**WORK INSTRUCTION**
Repeat each entry word for word; the images are not part of the copy.

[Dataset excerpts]
|---|

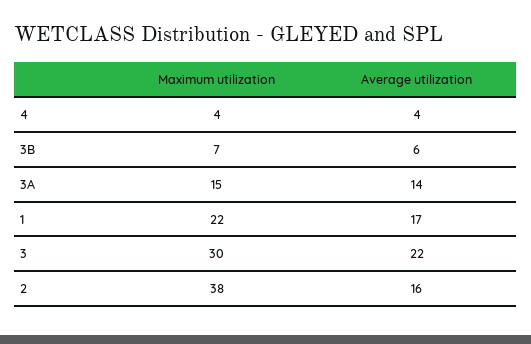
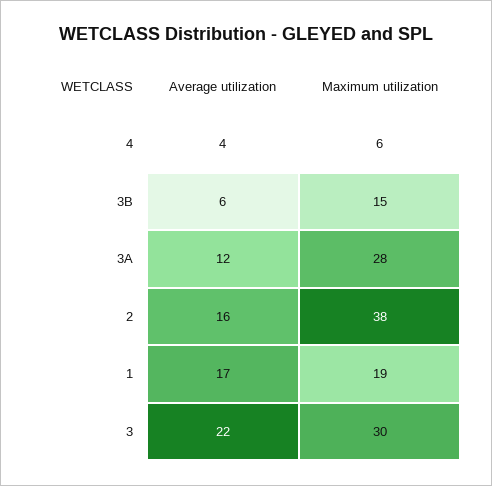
  {
    "Maximum utilization": {
-     "4": 4,
+     "4": 6,
-     "3B": 7,
+     "3B": 15,
-     "3A": 15,
+     "3A": 28,
-     "1": 22,
+     "1": 19,
      "3": 30,
      "2": 38
    },
    "Average utilization": {
      "4": 4,
      "3B": 6,
-     "3A": 14,
+     "3A": 12,
      "1": 17,
      "3": 22,
      "2": 16
    }
  }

|---|

**SOLUTION**
  {
    "Maximum utilization": {
-     "4": 4,
+     "4": 6,
-     "3B": 7,
+     "3B": 15,
-     "3A": 15,
+     "3A": 28,
-     "1": 22,
+     "1": 19,
      "3": 30,
      "2": 38
    },
    "Average utilization": {
      "4": 4,
      "3B": 6,
-     "3A": 14,
+     "3A": 12,
      "1": 17,
      "3": 22,
      "2": 16
    }
  }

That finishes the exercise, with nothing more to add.